REQUIREMENT
Run through the records and show each line that includes the string "down".

Stored data
▬▬▬▬▬▬

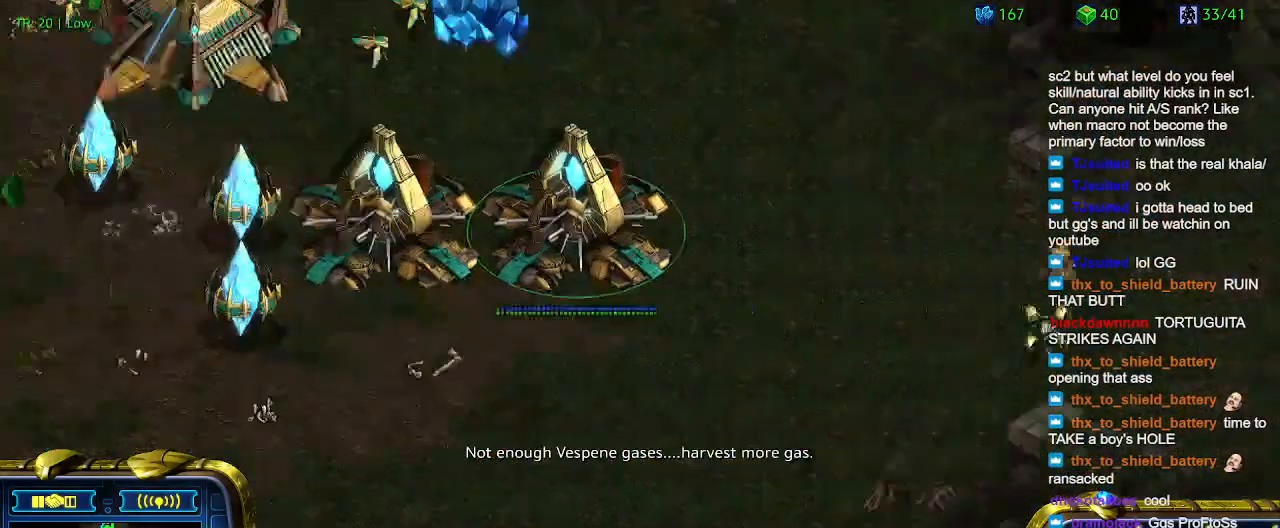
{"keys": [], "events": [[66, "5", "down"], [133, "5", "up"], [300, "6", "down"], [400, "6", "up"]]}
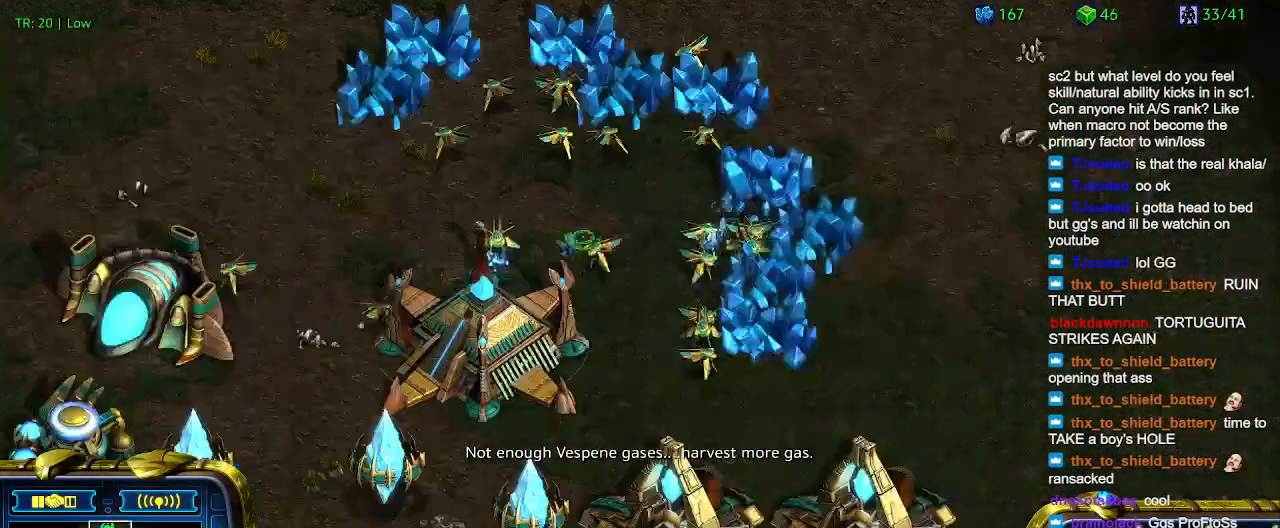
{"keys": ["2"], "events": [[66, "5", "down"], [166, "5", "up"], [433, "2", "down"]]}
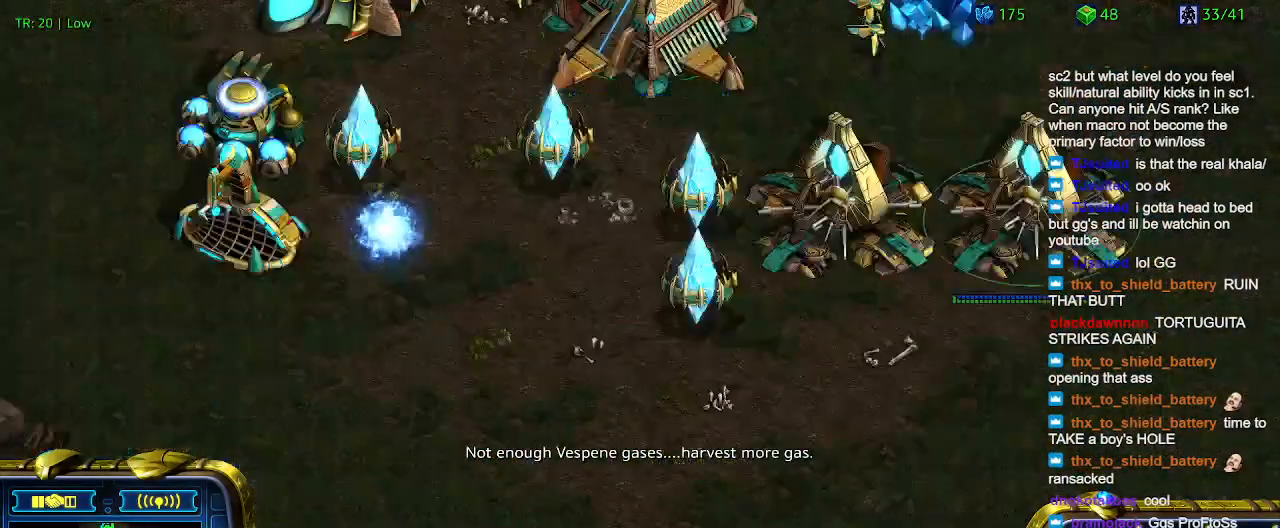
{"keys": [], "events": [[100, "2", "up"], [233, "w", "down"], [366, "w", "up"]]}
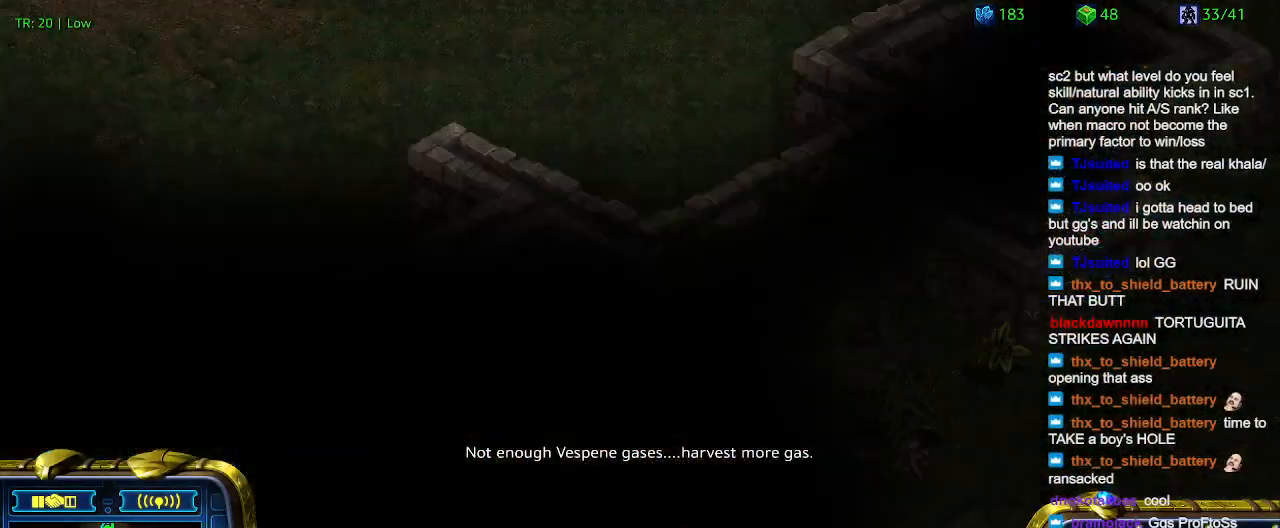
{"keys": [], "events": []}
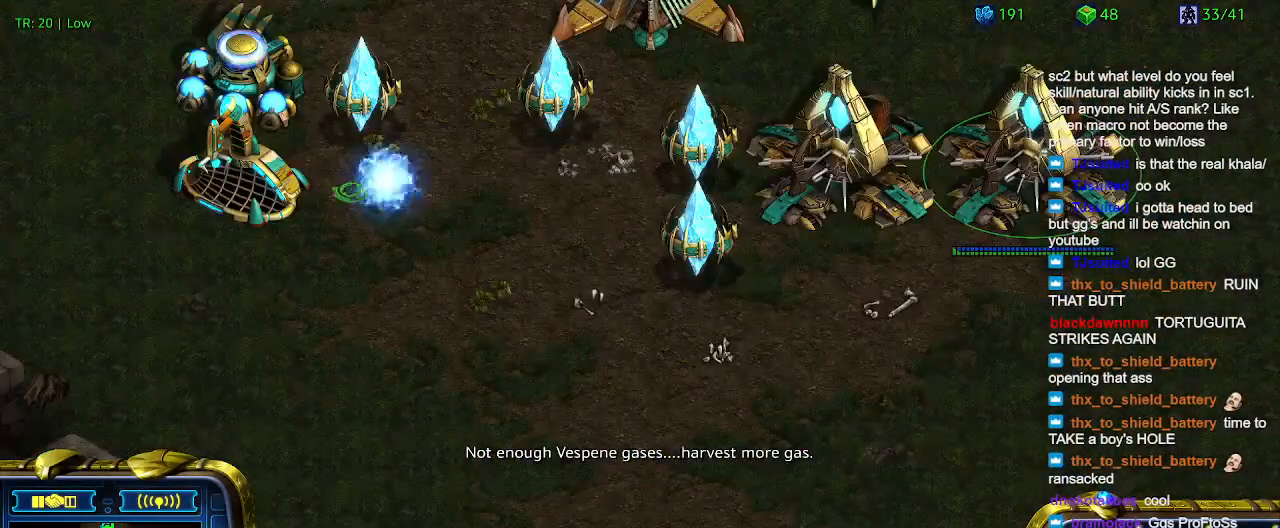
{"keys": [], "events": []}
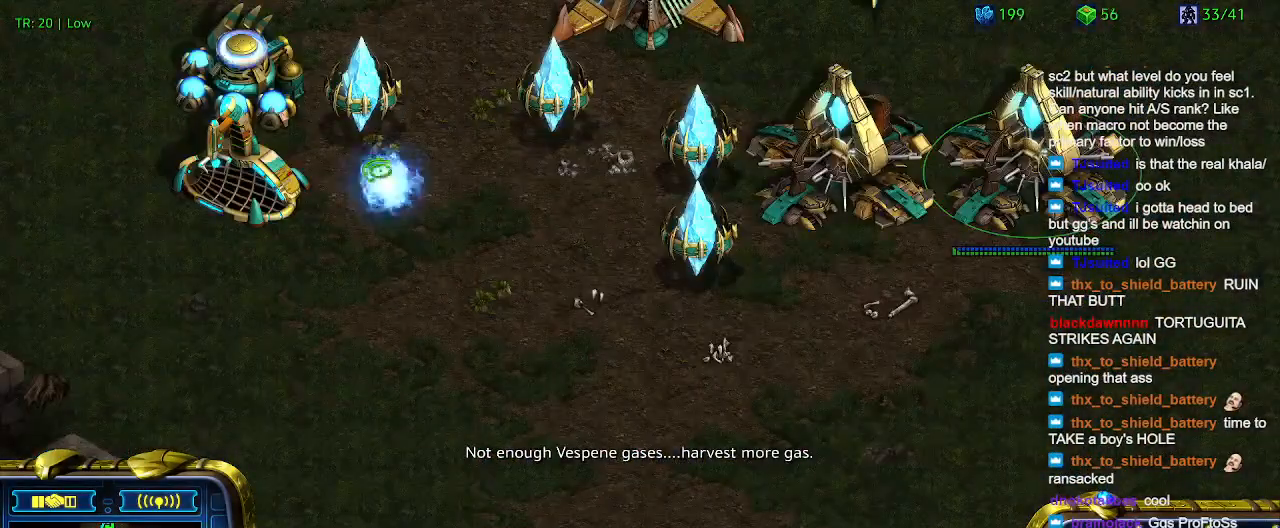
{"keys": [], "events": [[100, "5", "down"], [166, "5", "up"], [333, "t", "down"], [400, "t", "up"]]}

▬▬▬▬▬▬

ANSWER TO THIS TASK
{"keys": [], "events": [[66, "5", "down"], [133, "5", "up"], [300, "6", "down"], [400, "6", "up"]]}
{"keys": ["2"], "events": [[66, "5", "down"], [166, "5", "up"], [433, "2", "down"]]}
{"keys": [], "events": [[100, "2", "up"], [233, "w", "down"], [366, "w", "up"]]}
{"keys": [], "events": [[100, "5", "down"], [166, "5", "up"], [333, "t", "down"], [400, "t", "up"]]}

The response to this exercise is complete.